El Monte Fuji se alzaba con una quietud imponente, como si su silueta blanca no fuera más que una pincelada detenida en el tiempo. Desde la región de los Cinco Lagos, parecía más cercano, casi al alcance de la mano, pero su presencia evocaba distancia, como si su verdadera esencia se escondiera en algún lugar inaccesible.
Fue en uno de esos lagos, Kawaguchiko, donde Hana y yo habíamos parado, nuestras conversaciones convertidas en susurros, casi nada. Ella había insistido en que este era el lugar ideal para encontrar paz, como si el Monte Fuji pudiera absorber todo el peso que llevábamos dentro.
Pero yo sabía, incluso antes de llegar, que el viaje no era por mí. Hana era el tipo de persona que necesitaba que las cosas cerraran un círculo, aunque el círculo fuera imperfecto, lleno de grietas y bordes afilados. Al mirarla, entendí que no era paz lo que buscaba; era una forma de ponerle fin a algo.
“Ese gato abandonado en la habitación…” comenzó a decir mientras miraba el lago. Su voz se perdió entre el susurro del viento.
“¿Qué gato?” le pregunté, aunque entendía que no hablaba de un animal real.
“El que dejamos atrás, el que ni siquiera tuvimos el valor de alimentar.” Su tono era calmo, pero había algo en su mirada, algo que ya había decidido.
Me llevaste aquí para mostrarme algo, pensé, pero no sabía qué. Lo supe al día siguiente, cuando desperté en el hostal y encontré su carta. No era una despedida, no en el sentido tradicional, pero llevaba consigo el peso de un adiós.

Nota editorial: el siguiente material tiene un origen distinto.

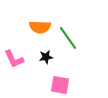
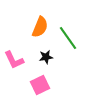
orange semicircle: rotated 70 degrees counterclockwise
pink L-shape: moved 1 px down
pink square: moved 20 px left; rotated 36 degrees counterclockwise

“Te traje a este lugar porque aquí vi por primera vez la maldad en mí. La vi reflejada en tus ojos, en cómo me mirabas, como si esperaras que todo lo que hacía tuviera un propósito noble. Pero no lo tenía. Nunca lo tuvo. He dejado cosas atrás, igual que tú, y ahora entiendo que nunca miré atrás porque no soportaba la culpa.”
Leí esas líneas una y otra vez, pero no encontré enojo en ellas, solo una especie de fatiga, como si hubiera cargado con demasiado durante demasiado tiempo.
Salí al balcón y miré hacia el Monte Fuji. Estaba envuelto en una neblina tenue, que parecía disolver sus bordes. Pensé en Hana, en la forma en que siempre había buscado algo que nunca pudo nombrar. Tal vez era este lugar, este silencio, este espacio donde el mundo parecía detenerse.
En algún lugar de ese paisaje, entendí algo que nunca había visto antes. Lo que Hana llamaba “maldad” en su carácter no era más que la sombra de una lucha interna, la misma que todos llevamos dentro. Quizás eso era lo que el Monte Fuji simbolizaba: un volcán dormido, con su fuego oculto, capaz de destruir y, al mismo tiempo, de sostener belleza.
Esa tarde, caminé por las orillas de Kawaguchiko, dejando que el sonido del agua llenara el vacío que sentía. Y por primera vez, no traté de llenar el silencio con palabras o pensamientos. Simplemente lo dejé ser.
El Monte Fuji permaneció ahí, distante y cercano, como una promesa de que, incluso en el vacío, siempre habría algo que encontrar.